Только один раз взглянула она на меня, когда они подходили, а потом снова тотчас же опустила глаза, но я был еще так слаб, так полон мирского тщеславия, что в этот момент мне стало стыдно при мысли о том, в каком виде я перед ней стою: грубое одеяние отшельника, лицо покрыто косматой бородой, давно не стриженные волосы длинны и нечесаны. Этот стыд окрасил румянцем мои впалые щеки. Но затем я снова побледнел, потому что мне показалось, что некий голос, неизвестно откуда, вдруг спросил меня:
— И ты еще удивляешься, что кровь не течет из ран святого?

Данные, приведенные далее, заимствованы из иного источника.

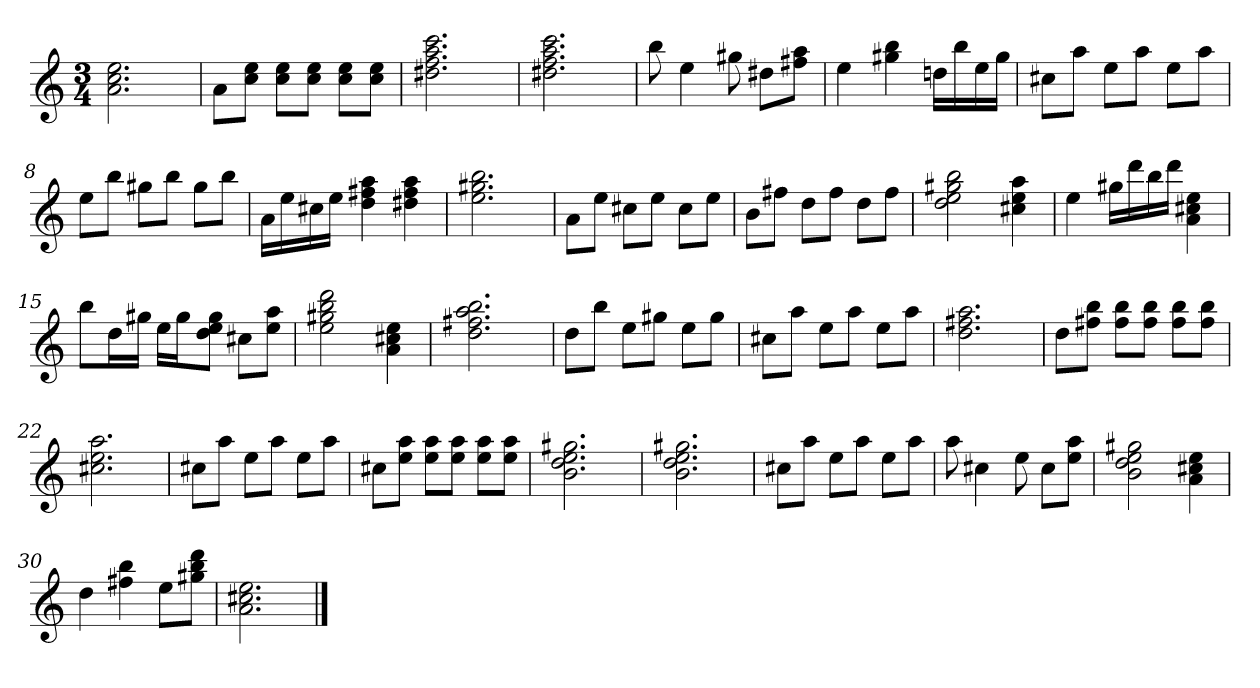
**kern
*part1
*staff1
*clefG2
*k[]
*M3/4
=1
2.a 2.cc 2.ee
=2
8aL
8cc 8eeJ
8cc 8eeL
8cc 8eeJ
8cc 8eeL
8cc 8eeJ
=3
2.dd#X 2.ff 2.aa 2.ccc
=4
2.dd#X 2.ff 2.aa 2.ccc
=5
8bb
4ee
8gg#X
8dd#XL
8ff#X 8aaJ
=6
4ee
4gg#X 4bb
16ddnLL
16bb
16ee
16gg#JJ
=7
8cc#XL
8aaJ
8eeL
8aaJ
8eeL
8aaJ
=8
8eeL
8bbJ
8gg#XL
8bbJ
8gg#L
8bbJ
=9
16aLL
16ee
16cc#X
16eeJJ
4dd 4ff#X 4aa
4dd#X 4ff# 4aa
=10
2.ee 2.gg#X 2.bb
=11
8aL
8eeJ
8cc#XL
8eeJ
8cc#L
8eeJ
=12
8bL
8ff#XJ
8ddL
8ff#J
8ddL
8ff#J
=13
2dd 2ee 2gg#X 2bb
4cc#X 4ee 4aa
=14
4ee
16gg#XLL
16ddd
16bb
16dddJJ
4a 4cc#X 4ee
=15
8bbL
16ddL
16gg#XJJ
16eeLL
16gg#J
8dd 8ee 8gg#J
8cc#XL
8ee 8aaJ
=16
2ee 2gg#X 2bb 2ddd
4a 4cc#X 4ee
=17
2.dd 2.ff#X 2.aa 2.bb
=18
8ddL
8bbJ
8eeL
8gg#XJ
8eeL
8gg#J
=19
8cc#XL
8aaJ
8eeL
8aaJ
8eeL
8aaJ
=20
2.dd 2.ff#X 2.aa
=21
8ddL
8ff#X 8bbJ
8ff# 8bbL
8ff# 8bbJ
8ff# 8bbL
8ff# 8bbJ
=22
2.cc#X 2.ee 2.aa
=23
8cc#XL
8aaJ
8eeL
8aaJ
8eeL
8aaJ
=24
8cc#XL
8ee 8aaJ
8ee 8aaL
8ee 8aaJ
8ee 8aaL
8ee 8aaJ
=25
2.b 2.dd 2.ee 2.gg#X
=26
2.b 2.dd 2.ee 2.gg#X
=27
8cc#XL
8aaJ
8eeL
8aaJ
8eeL
8aaJ
=28
8aa
4cc#X
8ee
8cc#L
8ee 8aaJ
=29
2b 2dd 2ee 2gg#X
4a 4cc#X 4ee
=30
4dd
4ff#X 4bb
8eeL
8gg#X 8bb 8dddJ
=31
2.a 2.cc#X 2.ee
==
*-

Так ясно и отчетливо прозвучал этот голос, исходящий из уст совести, что мне казалось, будто они были произнесены вслух, и я огляделся вокруг, в страхе, что кто-нибудь еще может их услышать.
Рыцарь стоял передо мной, сдвинув брови, глядя на меня с величайшим изумлением. Несколько мгновений прошло в полном молчании. Когда он наконец заговорил, голос его прозвучал резко, как оклик.
— Как твое имя? — спросил он.
— Мое имя? — повторил я, удивленный не только его вопросом, но и пристальным испытующим взглядом. — Меня зовут Себастьян, — ответил я достаточно правдиво, ибо это было мое новое имя, имя, которое я принял, поселившись на месте покойного отшельника.
— Из какого ты рода, Себастьян, и из каких мест? — допрашивал он.
Он стоял передо мной, спиной к толпе поселян, не обращая на них ни малейшего внимания, словно их там не было вовсе, чувствуя себя полным хозяином положения. А между тем дама, опиравшаяся на его руку, то и дело украдкой посматривала на меня.
— Себастьян, и все тут, — отвечал я. — Себастьян — отшельник, хранитель святыни. Если вы пришли…
— Но как тебя звали в миру? Назови свое прошлое имя, — нетерпеливо перебил он меня, продолжая всматриваться в мое исхудалое лицо.
— Это имя грешника, — ответил я. — Я вычеркнул его, сбросил его с себя.
По его лицу пробежало выражение нетерпеливого раздражения.
— Но как зовут твоего отца? — настаивал он.
— У меня нет отца, — ответил я. — У меня нет родных, ничто не привязывает меня к этому миру. Я Себастьян-отшельник.
Губы его сложились в раздраженную гримасу.